DATA TO PROCESS section start
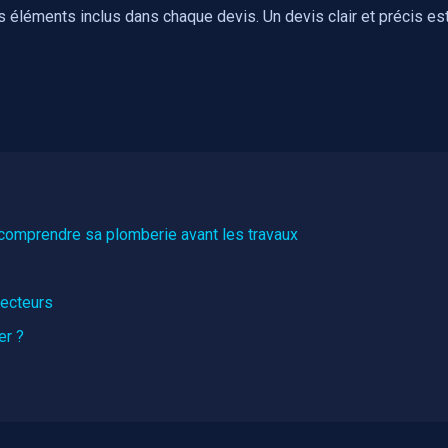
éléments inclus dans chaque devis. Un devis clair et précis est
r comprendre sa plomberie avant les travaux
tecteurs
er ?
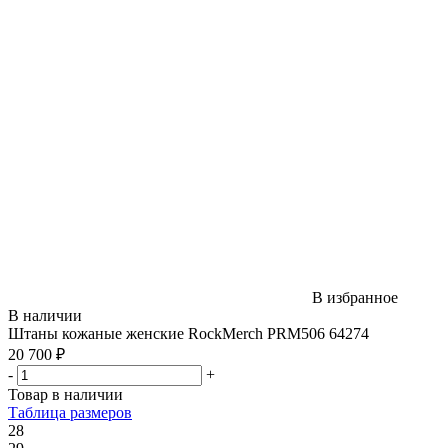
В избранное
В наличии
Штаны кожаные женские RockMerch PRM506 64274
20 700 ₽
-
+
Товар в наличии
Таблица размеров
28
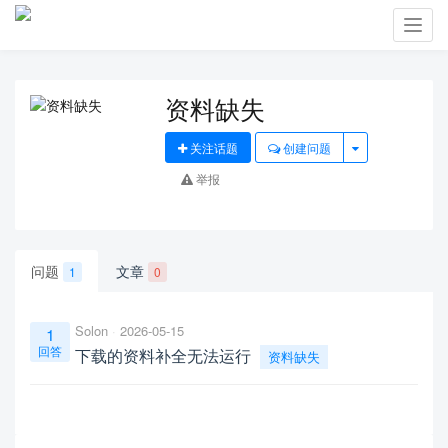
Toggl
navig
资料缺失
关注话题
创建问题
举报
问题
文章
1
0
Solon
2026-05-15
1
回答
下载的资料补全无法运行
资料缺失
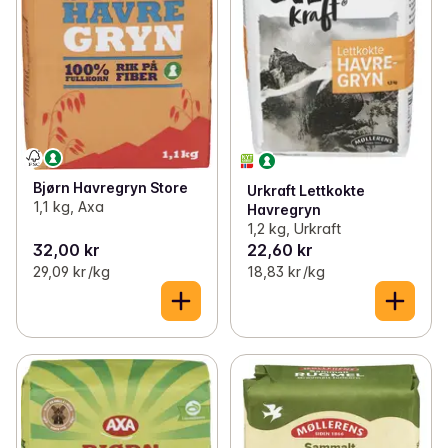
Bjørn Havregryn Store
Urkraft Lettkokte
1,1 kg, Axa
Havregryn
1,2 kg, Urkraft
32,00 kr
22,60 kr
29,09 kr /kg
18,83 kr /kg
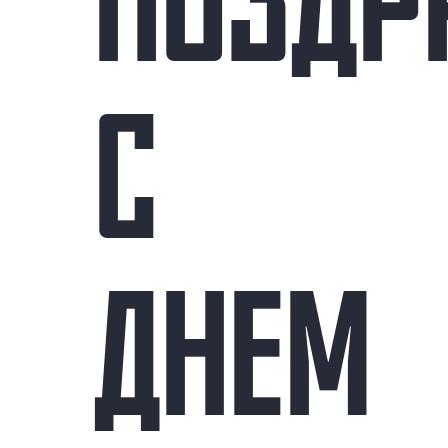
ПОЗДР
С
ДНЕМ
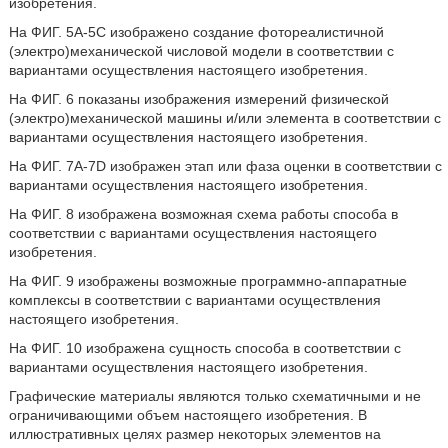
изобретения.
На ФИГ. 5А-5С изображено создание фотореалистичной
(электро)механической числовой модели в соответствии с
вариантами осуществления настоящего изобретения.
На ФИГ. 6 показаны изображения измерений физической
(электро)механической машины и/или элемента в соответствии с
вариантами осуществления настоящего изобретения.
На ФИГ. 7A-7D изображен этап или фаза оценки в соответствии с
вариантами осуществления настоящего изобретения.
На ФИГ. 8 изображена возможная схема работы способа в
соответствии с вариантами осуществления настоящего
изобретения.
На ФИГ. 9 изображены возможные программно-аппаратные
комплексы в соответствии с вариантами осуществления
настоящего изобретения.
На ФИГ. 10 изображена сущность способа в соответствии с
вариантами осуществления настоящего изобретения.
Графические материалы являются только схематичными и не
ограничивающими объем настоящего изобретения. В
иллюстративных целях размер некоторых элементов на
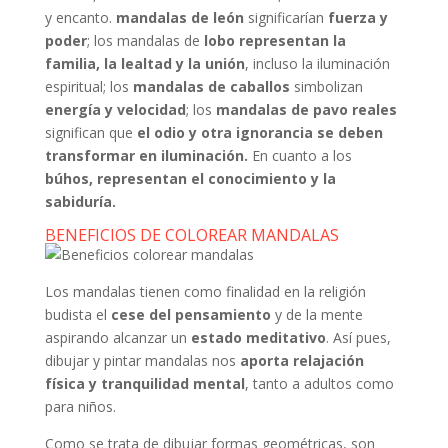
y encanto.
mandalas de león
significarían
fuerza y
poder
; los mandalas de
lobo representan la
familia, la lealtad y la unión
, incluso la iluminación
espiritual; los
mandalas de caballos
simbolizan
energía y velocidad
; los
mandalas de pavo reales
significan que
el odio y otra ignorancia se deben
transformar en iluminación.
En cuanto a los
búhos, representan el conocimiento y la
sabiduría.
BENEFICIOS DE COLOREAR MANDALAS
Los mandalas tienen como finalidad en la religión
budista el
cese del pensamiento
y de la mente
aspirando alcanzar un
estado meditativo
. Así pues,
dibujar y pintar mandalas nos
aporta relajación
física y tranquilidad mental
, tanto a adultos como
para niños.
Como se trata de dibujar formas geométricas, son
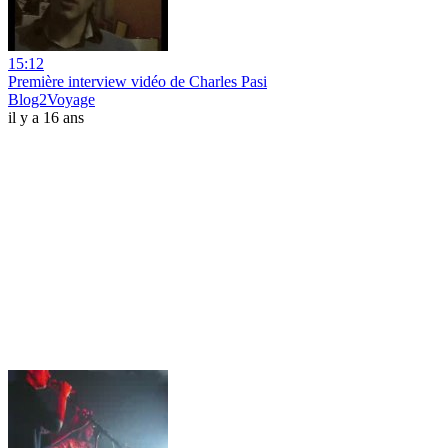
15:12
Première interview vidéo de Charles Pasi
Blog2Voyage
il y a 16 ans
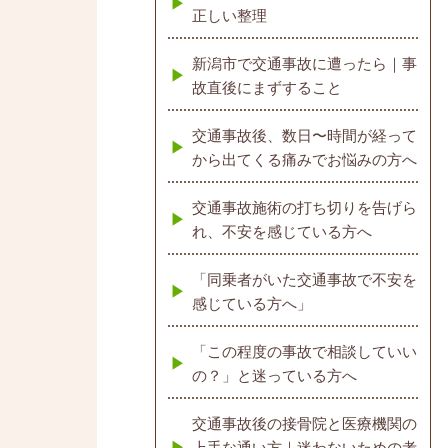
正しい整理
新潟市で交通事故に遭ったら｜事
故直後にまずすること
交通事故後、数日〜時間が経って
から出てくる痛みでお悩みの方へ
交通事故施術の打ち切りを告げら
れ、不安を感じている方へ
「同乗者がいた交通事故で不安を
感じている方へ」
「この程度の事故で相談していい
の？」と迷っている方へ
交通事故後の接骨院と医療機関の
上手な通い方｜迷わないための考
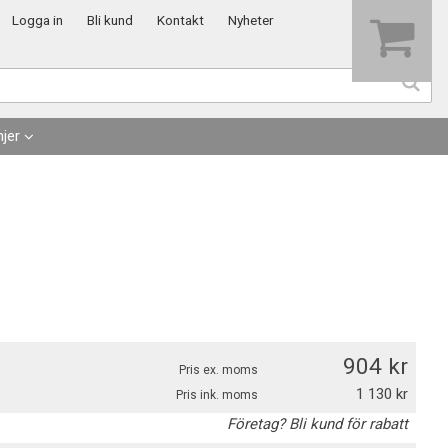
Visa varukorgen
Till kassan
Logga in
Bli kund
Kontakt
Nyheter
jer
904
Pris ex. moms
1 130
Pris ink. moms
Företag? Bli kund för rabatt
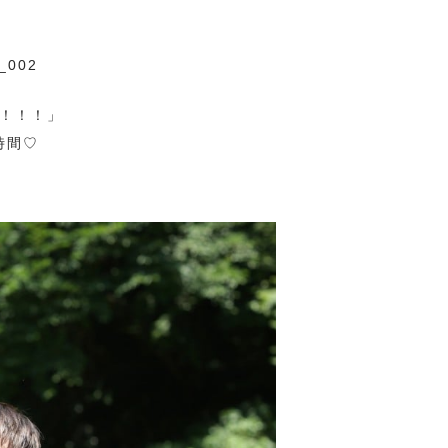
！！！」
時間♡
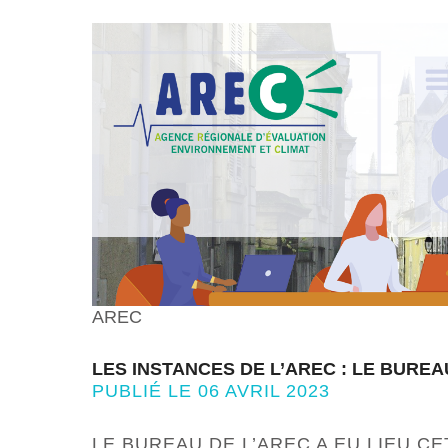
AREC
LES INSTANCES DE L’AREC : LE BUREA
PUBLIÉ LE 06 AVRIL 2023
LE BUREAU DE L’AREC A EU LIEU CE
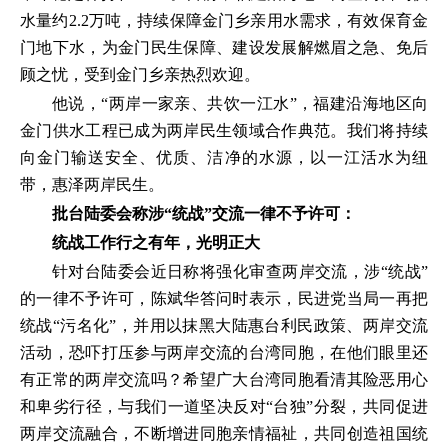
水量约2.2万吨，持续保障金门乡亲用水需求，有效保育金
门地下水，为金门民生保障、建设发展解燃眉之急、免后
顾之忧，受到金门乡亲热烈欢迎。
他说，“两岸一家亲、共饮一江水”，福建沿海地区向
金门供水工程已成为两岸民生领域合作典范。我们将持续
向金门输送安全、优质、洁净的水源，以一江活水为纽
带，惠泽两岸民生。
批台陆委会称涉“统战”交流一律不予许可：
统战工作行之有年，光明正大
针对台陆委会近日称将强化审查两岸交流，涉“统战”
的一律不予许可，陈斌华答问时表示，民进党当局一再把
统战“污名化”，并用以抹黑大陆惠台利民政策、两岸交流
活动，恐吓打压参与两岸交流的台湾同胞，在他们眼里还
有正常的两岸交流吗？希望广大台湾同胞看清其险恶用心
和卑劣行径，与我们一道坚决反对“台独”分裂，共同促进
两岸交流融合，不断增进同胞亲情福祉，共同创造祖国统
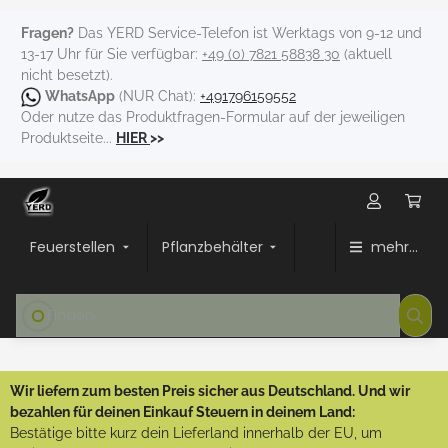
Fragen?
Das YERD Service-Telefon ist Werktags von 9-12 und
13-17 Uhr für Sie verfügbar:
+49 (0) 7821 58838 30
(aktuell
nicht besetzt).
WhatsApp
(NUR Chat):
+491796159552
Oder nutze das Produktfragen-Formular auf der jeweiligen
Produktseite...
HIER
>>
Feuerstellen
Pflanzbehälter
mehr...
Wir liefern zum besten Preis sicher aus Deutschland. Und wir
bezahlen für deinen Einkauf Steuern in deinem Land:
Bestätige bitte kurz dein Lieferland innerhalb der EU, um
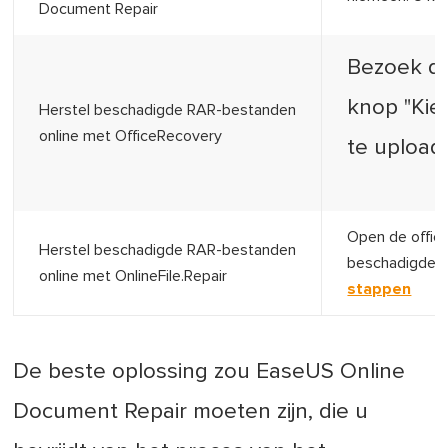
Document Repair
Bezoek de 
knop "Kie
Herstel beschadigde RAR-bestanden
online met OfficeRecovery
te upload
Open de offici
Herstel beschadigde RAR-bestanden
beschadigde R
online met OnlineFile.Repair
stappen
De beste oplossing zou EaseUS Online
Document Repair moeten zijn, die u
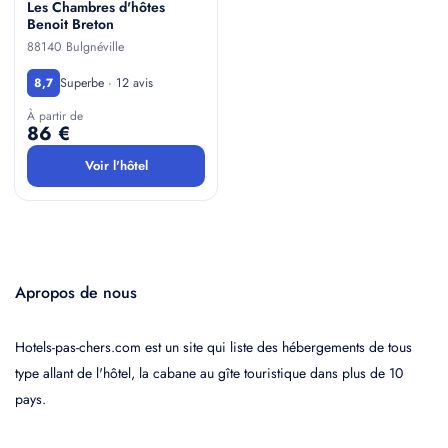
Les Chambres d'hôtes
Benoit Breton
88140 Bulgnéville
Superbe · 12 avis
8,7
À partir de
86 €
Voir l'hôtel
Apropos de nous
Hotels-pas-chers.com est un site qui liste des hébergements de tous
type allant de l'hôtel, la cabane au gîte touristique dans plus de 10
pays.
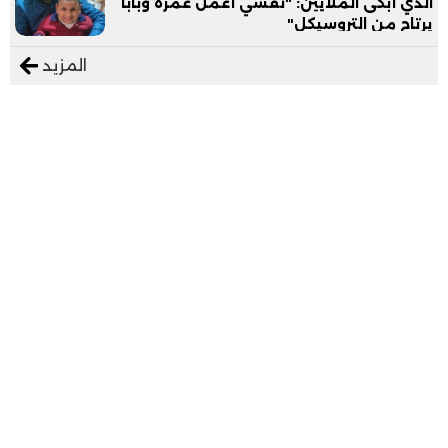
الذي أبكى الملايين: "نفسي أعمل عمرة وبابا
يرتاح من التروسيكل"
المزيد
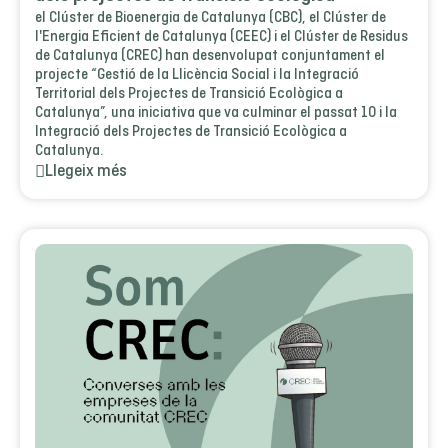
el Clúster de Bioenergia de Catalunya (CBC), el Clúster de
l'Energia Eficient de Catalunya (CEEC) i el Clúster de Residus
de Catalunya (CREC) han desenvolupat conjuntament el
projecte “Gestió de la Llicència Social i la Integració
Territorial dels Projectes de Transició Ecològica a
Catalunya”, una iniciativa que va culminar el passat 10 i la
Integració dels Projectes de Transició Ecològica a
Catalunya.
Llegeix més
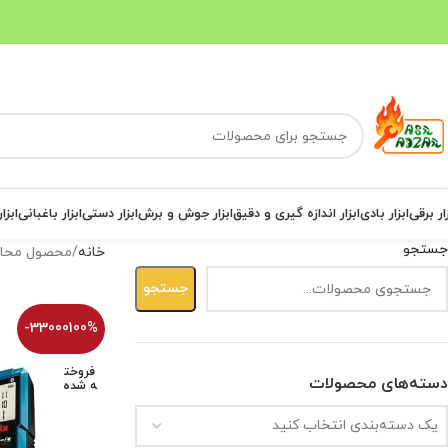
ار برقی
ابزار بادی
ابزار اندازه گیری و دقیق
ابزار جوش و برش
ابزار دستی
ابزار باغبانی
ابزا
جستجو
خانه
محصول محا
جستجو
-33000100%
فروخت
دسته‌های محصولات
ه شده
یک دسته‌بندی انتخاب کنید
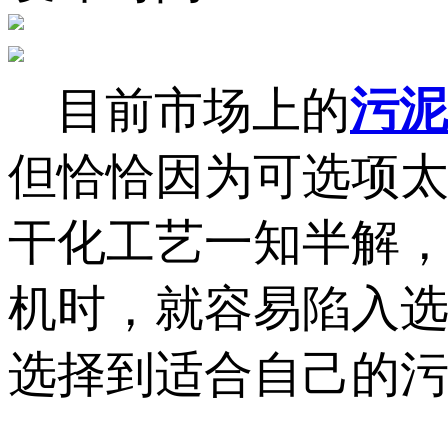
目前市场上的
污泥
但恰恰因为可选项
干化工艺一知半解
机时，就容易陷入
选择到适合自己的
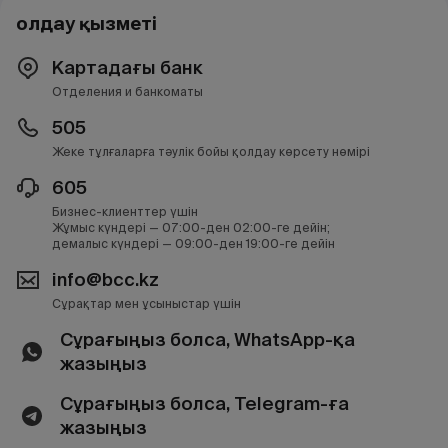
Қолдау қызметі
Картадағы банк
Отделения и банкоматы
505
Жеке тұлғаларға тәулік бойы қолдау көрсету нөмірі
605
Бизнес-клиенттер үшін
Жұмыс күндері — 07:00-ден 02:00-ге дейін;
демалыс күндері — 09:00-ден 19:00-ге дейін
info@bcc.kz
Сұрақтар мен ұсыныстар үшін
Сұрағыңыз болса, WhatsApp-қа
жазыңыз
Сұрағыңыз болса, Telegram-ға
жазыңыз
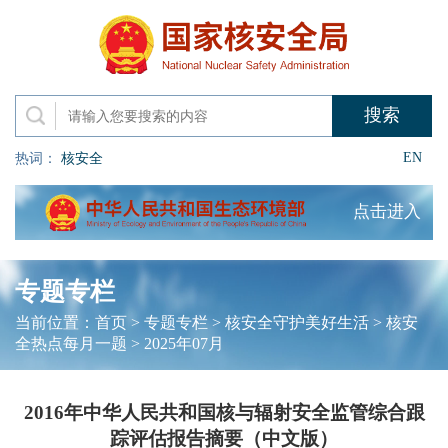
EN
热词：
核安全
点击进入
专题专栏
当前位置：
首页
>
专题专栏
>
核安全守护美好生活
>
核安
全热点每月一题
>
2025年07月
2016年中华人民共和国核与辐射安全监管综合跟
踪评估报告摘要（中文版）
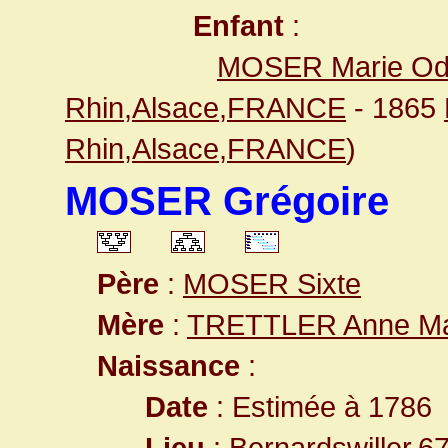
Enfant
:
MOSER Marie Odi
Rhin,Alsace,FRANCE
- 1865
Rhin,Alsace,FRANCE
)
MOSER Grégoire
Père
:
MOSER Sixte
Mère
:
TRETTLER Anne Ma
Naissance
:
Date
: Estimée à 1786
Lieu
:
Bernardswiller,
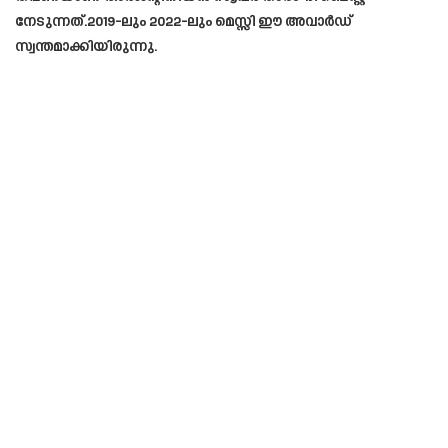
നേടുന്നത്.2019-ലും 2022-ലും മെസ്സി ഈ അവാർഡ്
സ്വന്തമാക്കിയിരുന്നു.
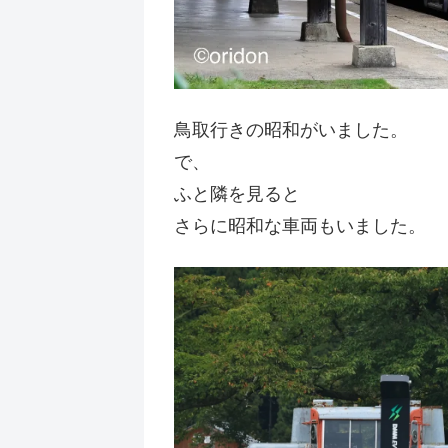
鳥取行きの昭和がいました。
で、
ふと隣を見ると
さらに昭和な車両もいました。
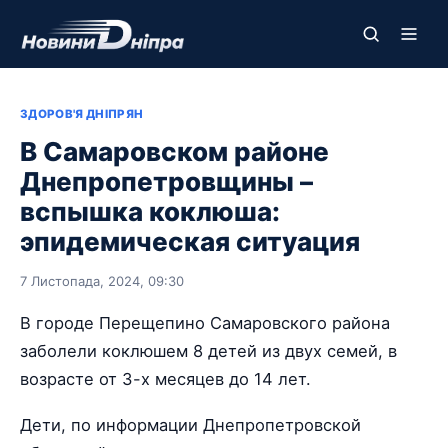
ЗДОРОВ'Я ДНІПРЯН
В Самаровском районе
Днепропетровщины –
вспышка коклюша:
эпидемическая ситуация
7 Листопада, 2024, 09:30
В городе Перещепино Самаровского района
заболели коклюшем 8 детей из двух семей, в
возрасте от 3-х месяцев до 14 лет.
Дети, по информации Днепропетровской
DATA TO PROCESS section end
- YOUR GOAL
A complete answer lists each line of the data that holds the word "dans".

- ANSWER TO THIS EXERCISE
éléments inclus dans chaque devis. Un devis clair et précis est
type allant de l'hôtel, la cabane au gîte touristique dans plus de 10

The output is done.